How To Sell Your Clothes (And Make Money) If You’re A Borderline Shopaholic Like Me


The holidays are well over now (I should probably put away my pink trees) but you may still find yourself a bit low on funds. I get it. I go nuts during the holidays buying gifts and throwing parties, and then I look around afterward and think, “Shit, I have bills to pay!”

An easy way to make a little extra cash if you’re a borderline shopaholic with three closets like me is to sell the shoes, clothes and accessories that are taking up space. It’s pretty easy to do if you don’t mind a little legwork, and you can make some good money simply by getting rid of what you don’t wear.

1. Go through your closets. And drawers. And shoe closets. Thoroughly. If you need a glass of wine and a friend to help you, go for it. If you haven’t worn something in six months to a year, it goes, unless there’s some crazy emotional attachment to the piece. Then you may keep it. But anything that doesn’t fit right, seems outdated, doesn’t mesh with your current style or has just slipped off your radar needs to go.

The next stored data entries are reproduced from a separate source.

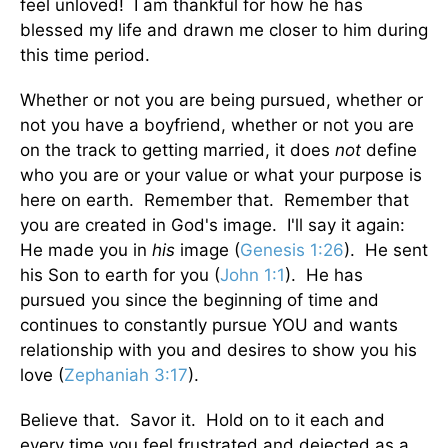
feel unloved! I am thankful for how he has
blessed my life and drawn me closer to him during
this time period.
Whether or not you are being pursued, whether or
not you have a boyfriend, whether or not you are
on the track to getting married, it does
not
define
who you are or your value or what your purpose is
here on earth. Remember that. Remember that
you are created in God's image. I'll say it again:
He made you in
his
image (
Genesis 1:26
). He sent
his Son to earth for you (
John 1:1
). He has
pursued you since the beginning of time and
continues to constantly pursue YOU and wants
relationship with you and desires to show you his
love (
Zephaniah 3:17
).
Believe that. Savor it. Hold on to it each and
every time you feel frustrated and dejected as a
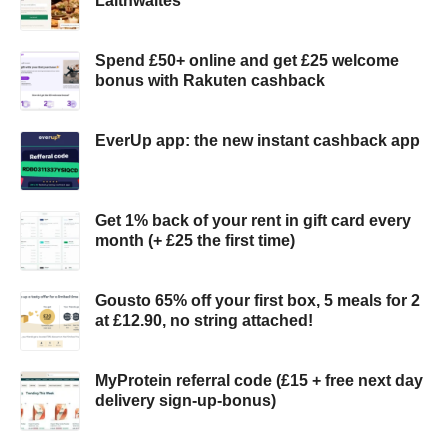
Laithwaites
Spend £50+ online and get £25 welcome
bonus with Rakuten cashback
EverUp app: the new instant cashback app
Get 1% back of your rent in gift card every
month (+ £25 the first time)
Gousto 65% off your first box, 5 meals for 2
at £12.90, no string attached!
MyProtein referral code (£15 + free next day
delivery sign-up-bonus)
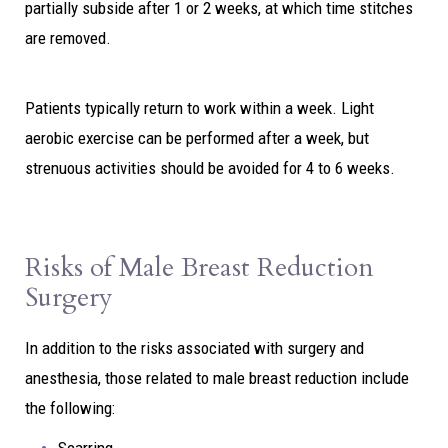
partially subside after 1 or 2 weeks, at which time stitches
are removed.
Patients typically return to work within a week. Light
aerobic exercise can be performed after a week, but
strenuous activities should be avoided for 4 to 6 weeks.
Risks of Male Breast Reduction
Surgery
In addition to the risks associated with surgery and
anesthesia, those related to male breast reduction include
the following:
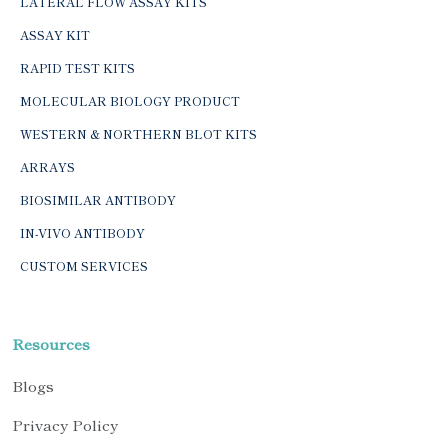
LATERAL FLOW ASSAY KITS
ASSAY KIT
RAPID TEST KITS
MOLECULAR BIOLOGY PRODUCT
WESTERN & NORTHERN BLOT KITS
ARRAYS
BIOSIMILAR ANTIBODY
IN-VIVO ANTIBODY
CUSTOM SERVICES
Resources
Blogs
Privacy Policy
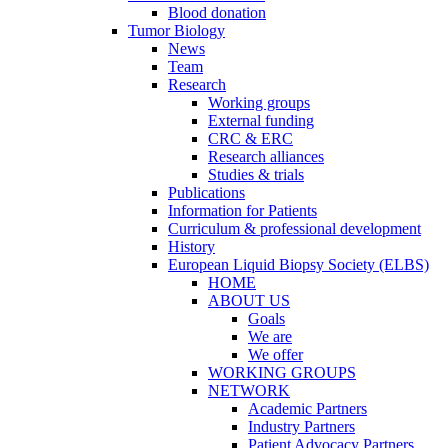
Blood donation
Tumor Biology
News
Team
Research
Working groups
External funding
CRC & ERC
Research alliances
Studies & trials
Publications
Information for Patients
Curriculum & professional development
History
European Liquid Biopsy Society (ELBS)
HOME
ABOUT US
Goals
We are
We offer
WORKING GROUPS
NETWORK
Academic Partners
Industry Partners
Patient Advocacy Partners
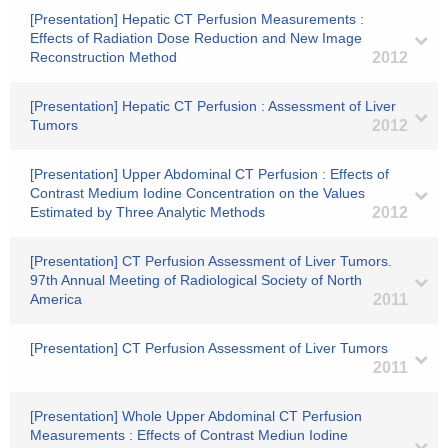
[Presentation] Hepatic CT Perfusion Measurements :
Effects of Radiation Dose Reduction and New Image
Reconstruction Method
2012
[Presentation] Hepatic CT Perfusion : Assessment of Liver
Tumors
2012
[Presentation] Upper Abdominal CT Perfusion : Effects of
Contrast Medium Iodine Concentration on the Values
Estimated by Three Analytic Methods
2012
[Presentation] CT Perfusion Assessment of Liver Tumors.
97th Annual Meeting of Radiological Society of North
America
2011
[Presentation] CT Perfusion Assessment of Liver Tumors
2011
[Presentation] Whole Upper Abdominal CT Perfusion
Measurements : Effects of Contrast Mediun Iodine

2. Organize things into piles. Got some designer labels? Keep those in a pile to sell to consignment or resale shops. Trendy fast fashion pieces or weird vintage stuff does well at Buffalo Exchange and Beacon’s Closet, for example. Decide that whatever doesn’t sell will eventually be donated.

3. Make sure that shit is clean. Do not bring anything that needs to be laundered into a shop with intention to sell it. Your items should be washed, folded neatly and lint-rolled. Don’t be gross.

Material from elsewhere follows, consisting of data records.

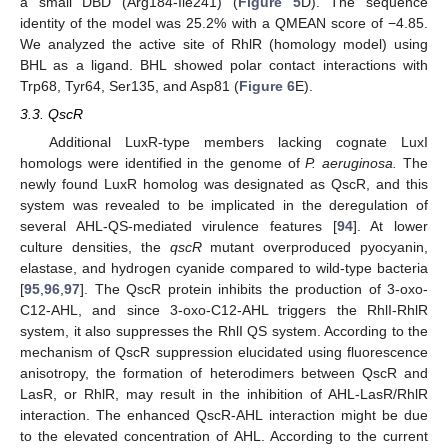
a small DBD (Arg184-Ile241) (
Figure 5
D). The sequence
identity of the model was 25.2% with a QMEAN score of −4.85.
We analyzed the active site of RhlR (homology model) using
BHL as a ligand. BHL showed polar contact interactions with
Trp68, Tyr64, Ser135, and Asp81 (
Figure 6
E).
3.3. QscR
Additional LuxR-type members lacking cognate LuxI
homologs were identified in the genome of
P. aeruginosa.
The
newly found LuxR homolog was designated as QscR, and this
system was revealed to be implicated in the deregulation of
several AHL-QS-mediated virulence features [
94
]. At lower
culture densities, the
qscR
mutant overproduced pyocyanin,
elastase, and hydrogen cyanide compared to wild-type bacteria
[
95
,
96
,
97
]. The QscR protein inhibits the production of 3-oxo-
C12-AHL, and since 3-oxo-C12-AHL triggers the RhlI-RhlR
system, it also suppresses the RhlI QS system. According to the
mechanism of QscR suppression elucidated using fluorescence
anisotropy, the formation of heterodimers between QscR and
LasR, or RhlR, may result in the inhibition of AHL-LasR/RhlR
interaction. The enhanced QscR-AHL interaction might be due
to the elevated concentration of AHL. According to the current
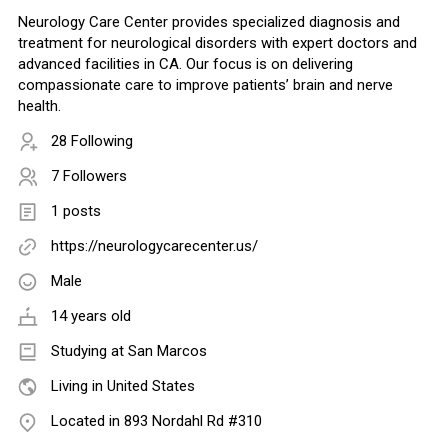
Neurology Care Center provides specialized diagnosis and
treatment for neurological disorders with expert doctors and
advanced facilities in CA. Our focus is on delivering
compassionate care to improve patients’ brain and nerve
health.
28 Following
7 Followers
1 posts
https://neurologycarecenter.us/
Male
14 years old
Studying at San Marcos
Living in United States
Located in 893 Nordahl Rd #310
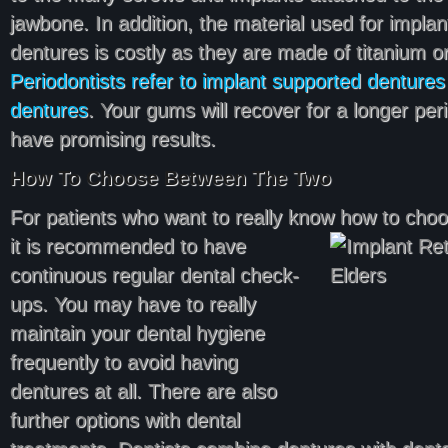
jawbone. In addition, the material used for impla
dentures is costly as they are made of titanium o
Periodontists refer to implant supported dentures a
dentures
. Your gums will recover for a longer peri
have promising results.
How To Choose Between The Two
For patients who want to really know how to cho
it is recommended to have
continuous regular dental check-
ups. You may have to really
maintain your dental hygiene
frequently to avoid having
dentures at all. There are also
further options with dental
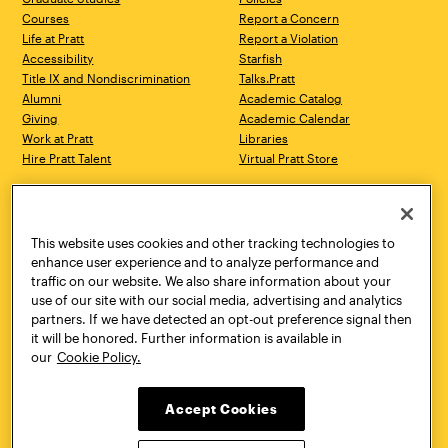
Courses
Report a Concern
Life at Pratt
Report a Violation
Accessibility
Starfish
Title IX and Nondiscrimination
Talks.Pratt
Alumni
Academic Catalog
Giving
Academic Calendar
Work at Pratt
Libraries
Hire Pratt Talent
Virtual Pratt Store
Address
Brooklyn Campus
Manhattan Campus
200 Willoughby Avenue
144 West 14th Street
Brooklyn, NY 11205
New York, NY 10011
This website uses cookies and other tracking technologies to
718.636.3600
718.636.3600
enhance user experience and to analyze performance and
traffic on our website. We also share information about your
Pratt Munson
use of our site with our social media, advertising and analytics
310 Genesee Street
partners. If we have detected an opt-out preference signal then
Utica, NY 13502
it will be honored. Further information is available in
800.755.8920
our
Cookie Policy.
Accept Cookies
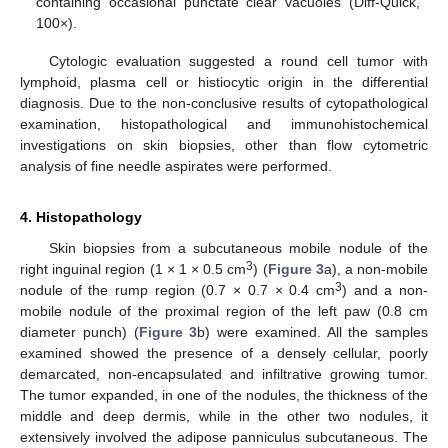
containing occasional punctate clear vacuoles (Diff-Quick,
100×).
Cytologic evaluation suggested a round cell tumor with
lymphoid, plasma cell or histiocytic origin in the differential
diagnosis. Due to the non-conclusive results of cytopathological
examination, histopathological and immunohistochemical
investigations on skin biopsies, other than flow cytometric
analysis of fine needle aspirates were performed.
4. Histopathology
Skin biopsies from a subcutaneous mobile nodule of the
3
right inguinal region (1 × 1 × 0.5 cm
) (
Figure 3
a), a non-mobile
3
nodule of the rump region (0.7 × 0.7 × 0.4 cm
) and a non-
mobile nodule of the proximal region of the left paw (0.8 cm
diameter punch) (
Figure 3
b) were examined. All the samples
examined showed the presence of a densely cellular, poorly
demarcated, non-encapsulated and infiltrative growing tumor.
The tumor expanded, in one of the nodules, the thickness of the
middle and deep dermis, while in the other two nodules, it
extensively involved the adipose panniculus subcutaneous. The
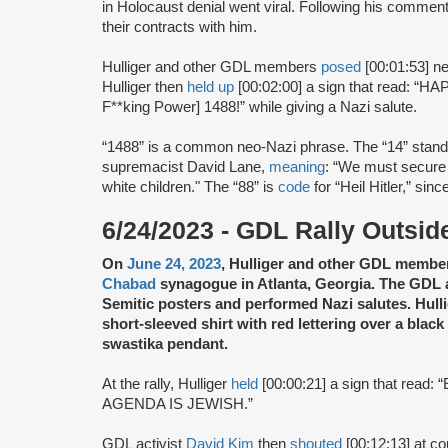
in Holocaust denial went viral. Following his comme
their contracts with him.
Hulliger and other GDL members
posed
[00:01:53] ne
Hulliger then
held up
[00:02:00] a sign that read: 
F**king Power] 1488!” while giving a Nazi salute.
“1488” is a common neo-Nazi phrase. The “14” stands
supremacist David Lane,
meaning
: “We must secure 
white children." The “88” is
code
for “Heil Hitler,” sinc
6/24/2023 - GDL Rally Outsi
On
June 24, 2023
, Hulliger and other GDL memb
Chabad
synagogue in Atlanta, Georgia. The GDL ac
Semitic posters and performed Nazi salutes. Hulli
short-sleeved shirt with red lettering over a black
swastika pendant.
At the rally, Hulliger
held
[00:00:21] a sign that re
AGENDA IS JEWISH.”
GDL activist
David Kim
then
shouted
[00:12:13] at co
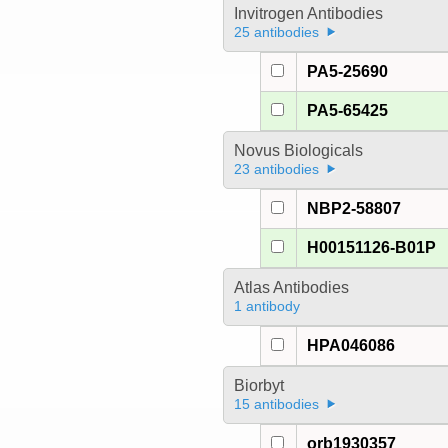
Invitrogen Antibodies
25 antibodies
PA5-25690
PA5-65425
Novus Biologicals
23 antibodies
NBP2-58807
H00151126-B01P
Atlas Antibodies
1 antibody
HPA046086
Biorbyt
15 antibodies
orb1930357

4. Shoes should be in good condition too. A little wear and tear on the soles is OK, but anything beat-up isn’t going to sell. You wouldn’t buy those things if you saw them on the rack, would you? Shine ‘em up, buff out any nicks and make them look their best.

5. It’s all about presentation. I always sell more when I present Buffalo Exchange employees with nicely folded items and delicate fabrics on hangers than I do when I bring it all in dumped in an Ikea bag. If you’re trying to sell some designer dress you wore to a sorority formal or whatever, bring it in dry-cleaned. Presentation and proving you care for your items is key.

6. Most upscale places have pretty strict buying guidelines. Do your research. If you want cash right away, you need to go the resale route. Consignment stores pay you when that item sells, which could take days or weeks. Learn which lines they carry and what they won’t accept – some places consider J. Crew upscale and others don’t.

7. Don’t haggle with the employees after they give you a quote. This is their job and they know what they can resell your items for. They don’t care if that jacket has sentimental value to you. Take what they offer or bring the item home with you again.

8. Try selling online – I’ve used Tradesy before, which is a really easy selling app. Others create Instagram accounts and get paid via Paypal. If you have some really great stuff, research how to sell on eBay or etsy. (Once again, presentation is key.)

9. What if your stuff doesn’t sell? Try a new location or two. Different buyers have different taste. With the leftovers, host a clothing swap with your friends or donate the items and get the sweet tax write-off. And the good feeling that your clothes will have new life again.